A much shorter junket to Howard County might have dispelled that notion of composting as a magic bullet. The noise and noisome odors of the regional composting facility in Dorsey that opened last November have been a constant problem for neighbors. They have filed a $22 million lawsuit and zoning code appeals. The plant has barely made a dent in the amount of waste dumped by the three partner counties in their landfills.

Not that the new composting facility in Cobb County, Ga., visited by Carroll Commissioners Richard T. Yates and Donald I. Dell is without problems, either. It has been beset with clogged air filters, foul smells in the neighborhood and an unexplained fire when it shut down for repairs only two months after opening.

That's a computer-operated plant, which Commissioner W. Benjamin Brown and Mr. Yates believe is preferable to the labor-intensive composting facility in Tennessee that Brown visited.

Mr. Dell, the usual odd-man-out commissioner, still leans toward incineration, or waste-to-energy disposal as it is politely termed. He's tried to convince two boards of commissioners, even though a citizen task force in 1994 recommended against incineration because of environmental and health concerns.

The county Public Works Department is an avid fan of co-composting. A facility handling 300 tons of the county's refuse daily would prolong the life of the Northern Landfill (Carroll's only public dump) by more than 30 years. Plus, the $30 million plant would save the county millions of dollars in opening new disposal cells within the landfill.

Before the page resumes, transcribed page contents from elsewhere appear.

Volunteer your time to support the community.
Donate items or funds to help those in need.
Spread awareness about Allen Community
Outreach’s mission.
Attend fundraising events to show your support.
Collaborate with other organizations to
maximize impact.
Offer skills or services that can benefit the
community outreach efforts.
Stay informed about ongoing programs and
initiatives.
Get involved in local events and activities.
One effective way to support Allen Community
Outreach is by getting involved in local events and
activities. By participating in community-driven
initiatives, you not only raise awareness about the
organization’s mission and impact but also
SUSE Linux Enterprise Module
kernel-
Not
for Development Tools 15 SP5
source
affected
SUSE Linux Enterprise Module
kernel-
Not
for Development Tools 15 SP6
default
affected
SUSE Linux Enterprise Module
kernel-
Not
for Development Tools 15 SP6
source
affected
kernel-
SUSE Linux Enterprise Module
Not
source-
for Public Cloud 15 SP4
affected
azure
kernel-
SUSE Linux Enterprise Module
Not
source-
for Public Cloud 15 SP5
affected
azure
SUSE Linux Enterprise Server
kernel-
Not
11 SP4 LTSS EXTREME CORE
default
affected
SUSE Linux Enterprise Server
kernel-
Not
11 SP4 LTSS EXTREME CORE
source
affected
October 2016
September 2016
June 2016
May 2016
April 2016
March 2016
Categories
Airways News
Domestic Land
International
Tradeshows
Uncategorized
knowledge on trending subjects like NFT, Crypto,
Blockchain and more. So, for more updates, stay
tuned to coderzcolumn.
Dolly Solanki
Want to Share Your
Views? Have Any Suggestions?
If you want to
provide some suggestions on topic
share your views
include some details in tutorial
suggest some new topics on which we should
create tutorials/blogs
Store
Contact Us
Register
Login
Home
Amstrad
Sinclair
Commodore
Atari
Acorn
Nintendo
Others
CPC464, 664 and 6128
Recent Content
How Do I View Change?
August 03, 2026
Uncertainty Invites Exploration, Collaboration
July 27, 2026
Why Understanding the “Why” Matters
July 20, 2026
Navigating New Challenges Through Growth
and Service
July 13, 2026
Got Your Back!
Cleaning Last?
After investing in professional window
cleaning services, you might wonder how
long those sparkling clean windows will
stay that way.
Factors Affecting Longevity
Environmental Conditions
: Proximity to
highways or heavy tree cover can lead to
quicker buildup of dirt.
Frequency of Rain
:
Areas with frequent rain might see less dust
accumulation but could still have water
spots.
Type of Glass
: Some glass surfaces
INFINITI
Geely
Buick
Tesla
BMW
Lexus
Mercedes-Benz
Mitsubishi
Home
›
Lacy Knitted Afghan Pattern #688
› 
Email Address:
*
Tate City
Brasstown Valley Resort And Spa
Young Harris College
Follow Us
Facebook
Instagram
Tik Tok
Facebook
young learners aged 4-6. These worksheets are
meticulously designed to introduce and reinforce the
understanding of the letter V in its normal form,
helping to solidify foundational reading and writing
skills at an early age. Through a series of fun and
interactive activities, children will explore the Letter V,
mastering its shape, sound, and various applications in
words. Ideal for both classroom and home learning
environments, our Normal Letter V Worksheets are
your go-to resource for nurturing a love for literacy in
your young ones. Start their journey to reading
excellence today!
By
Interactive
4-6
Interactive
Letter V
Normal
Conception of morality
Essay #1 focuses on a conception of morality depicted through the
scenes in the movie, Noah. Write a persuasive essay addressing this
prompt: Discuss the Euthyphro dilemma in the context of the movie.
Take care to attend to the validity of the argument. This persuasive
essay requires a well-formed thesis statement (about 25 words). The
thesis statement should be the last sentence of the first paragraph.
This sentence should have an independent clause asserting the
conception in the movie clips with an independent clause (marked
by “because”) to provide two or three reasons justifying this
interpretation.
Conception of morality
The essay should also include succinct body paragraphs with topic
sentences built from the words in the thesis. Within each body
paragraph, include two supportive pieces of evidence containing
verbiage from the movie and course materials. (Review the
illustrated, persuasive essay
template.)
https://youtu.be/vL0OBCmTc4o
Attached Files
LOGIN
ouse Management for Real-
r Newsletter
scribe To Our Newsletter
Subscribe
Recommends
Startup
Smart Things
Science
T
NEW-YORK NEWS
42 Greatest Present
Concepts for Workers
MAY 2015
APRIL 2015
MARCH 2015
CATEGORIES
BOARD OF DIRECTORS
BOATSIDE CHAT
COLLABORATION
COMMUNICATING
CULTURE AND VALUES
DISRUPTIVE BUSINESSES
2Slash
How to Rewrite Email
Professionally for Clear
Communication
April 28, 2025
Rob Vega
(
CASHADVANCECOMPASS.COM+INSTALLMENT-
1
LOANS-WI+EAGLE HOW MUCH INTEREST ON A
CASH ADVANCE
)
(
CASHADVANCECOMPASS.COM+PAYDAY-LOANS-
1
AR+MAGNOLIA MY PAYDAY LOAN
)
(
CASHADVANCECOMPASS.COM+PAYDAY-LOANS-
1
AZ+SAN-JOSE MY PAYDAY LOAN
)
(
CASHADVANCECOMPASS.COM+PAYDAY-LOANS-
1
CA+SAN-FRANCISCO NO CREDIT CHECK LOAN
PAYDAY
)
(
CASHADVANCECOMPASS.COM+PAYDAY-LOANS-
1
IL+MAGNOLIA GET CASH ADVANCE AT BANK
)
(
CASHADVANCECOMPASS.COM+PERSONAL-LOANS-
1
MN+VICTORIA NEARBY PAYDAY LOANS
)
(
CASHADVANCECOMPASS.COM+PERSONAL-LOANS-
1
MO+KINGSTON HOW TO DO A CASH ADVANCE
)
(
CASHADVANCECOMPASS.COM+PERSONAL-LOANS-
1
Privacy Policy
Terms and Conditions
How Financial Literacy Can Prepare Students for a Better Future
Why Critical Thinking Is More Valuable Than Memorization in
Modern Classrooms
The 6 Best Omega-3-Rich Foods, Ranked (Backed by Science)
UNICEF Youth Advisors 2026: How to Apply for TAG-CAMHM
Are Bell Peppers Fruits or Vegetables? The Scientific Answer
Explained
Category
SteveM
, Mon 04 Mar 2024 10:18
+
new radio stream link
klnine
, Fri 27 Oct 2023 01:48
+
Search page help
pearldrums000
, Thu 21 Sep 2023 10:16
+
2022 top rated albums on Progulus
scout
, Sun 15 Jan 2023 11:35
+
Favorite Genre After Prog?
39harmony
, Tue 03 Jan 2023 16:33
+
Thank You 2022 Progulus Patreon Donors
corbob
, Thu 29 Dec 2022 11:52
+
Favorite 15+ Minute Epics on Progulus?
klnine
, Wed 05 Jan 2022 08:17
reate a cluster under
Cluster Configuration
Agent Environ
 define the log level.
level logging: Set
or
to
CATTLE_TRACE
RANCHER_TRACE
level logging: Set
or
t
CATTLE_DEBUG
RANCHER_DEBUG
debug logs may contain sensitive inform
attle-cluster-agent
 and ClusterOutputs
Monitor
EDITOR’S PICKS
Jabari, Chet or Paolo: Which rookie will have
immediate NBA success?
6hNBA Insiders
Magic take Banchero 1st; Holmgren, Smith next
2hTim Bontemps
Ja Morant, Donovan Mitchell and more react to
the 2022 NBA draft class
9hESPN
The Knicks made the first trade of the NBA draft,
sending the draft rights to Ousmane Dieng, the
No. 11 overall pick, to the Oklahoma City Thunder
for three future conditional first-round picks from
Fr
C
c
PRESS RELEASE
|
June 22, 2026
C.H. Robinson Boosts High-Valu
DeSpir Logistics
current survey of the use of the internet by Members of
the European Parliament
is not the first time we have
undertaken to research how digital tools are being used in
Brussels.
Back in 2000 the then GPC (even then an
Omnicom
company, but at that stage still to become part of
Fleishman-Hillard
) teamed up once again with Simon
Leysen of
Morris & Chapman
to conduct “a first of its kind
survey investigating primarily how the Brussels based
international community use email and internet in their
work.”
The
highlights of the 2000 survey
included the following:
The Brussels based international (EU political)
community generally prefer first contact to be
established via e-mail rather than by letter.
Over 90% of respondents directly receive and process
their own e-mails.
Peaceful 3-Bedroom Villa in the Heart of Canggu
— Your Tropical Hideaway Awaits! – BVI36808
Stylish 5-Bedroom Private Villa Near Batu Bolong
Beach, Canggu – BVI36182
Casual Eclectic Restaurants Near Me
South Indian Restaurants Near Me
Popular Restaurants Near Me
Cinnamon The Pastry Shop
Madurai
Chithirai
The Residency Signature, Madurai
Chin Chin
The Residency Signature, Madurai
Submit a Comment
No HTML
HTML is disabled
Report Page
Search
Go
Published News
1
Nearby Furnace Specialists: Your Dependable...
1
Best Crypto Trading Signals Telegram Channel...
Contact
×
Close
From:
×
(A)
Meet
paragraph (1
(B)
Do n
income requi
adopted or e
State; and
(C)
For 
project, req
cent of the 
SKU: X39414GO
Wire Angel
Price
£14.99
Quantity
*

In fact, the department's enthusiasm has doubled over the summer. In June, it was supporting a $15 million co-composting plant that would process 150 tons of garbage a day.

It has been evident for years that the Northern Landfill east of Westminster was going to run out of usable space: Environmental concerns about underground seepage and surface runoff of pollutants are as much a limitation as actual acreage.

The proposed co-composting facility would be located at Northern Landfill. If it could live up to its billing, the co-composting operation could use 70 percent of the garbage now being buried there. Working side by side, transportation and separation and maintenance costs could be minimized.

Co-composting uses microbes to break down waste chemically into reusable organic products such as mulch and fertilizer. The process obviously requires waste separation, though not as much as effective recycling operations.

A major problem is what to do with the processed material. Efforts to dispose of these end products have proven problematic in other places. The demand by home gardeners is never as great as expected. Government landscapers can use just so much of the material.

Despite the enthusiasm for Bedminster Bioconversion's Georgia co-composting plant, it has yet to prove itself reliable, efficient and economical.

It is all well and good to say that we'll have all the problems fixed by the time Carroll begins to build its model. But that has been a frequent delusion of waste management planners for decades. Look at Baltimore's pyrolysis plant and the Hawkins Point incinerator, monuments to failed dreams. Harford County's plan

for year-round energy production at its Magnolia incinerator is still unfulfilled.

The turbulent markets for recycled materials have shown that method of waste disposal to be typically uneconomical and have even led to the dumping of unwanted recyclables.

Yes, we have to do something with our trash, which averages about a ton per person each year. We can't ignore it. But let's listen to experts with a broader perspective and experience before making this next leap of faith.

A new caution

The Northeast Maryland Waste Disposal Authority, a regional quasi-public agency that promotes waste management projects, urged jurisdictions this spring to proceed cautiously in building co-composting facilities.

It stressed the need to establish firm markets for end products. And the maximum size recommended for an effective facility was smaller than that being proposed by Carroll officials.

The authority also implied that making a new facility a "regional" one is no magic formula, either.

Carroll has now joined the Northeast authority, paying its $25,000 dues in preparation for deciding the future of this county's waste disposal.

It would be well advised to listen closely and remember that haste makes waste.

Mike Burns is The Sun's editorial writer in Carroll County.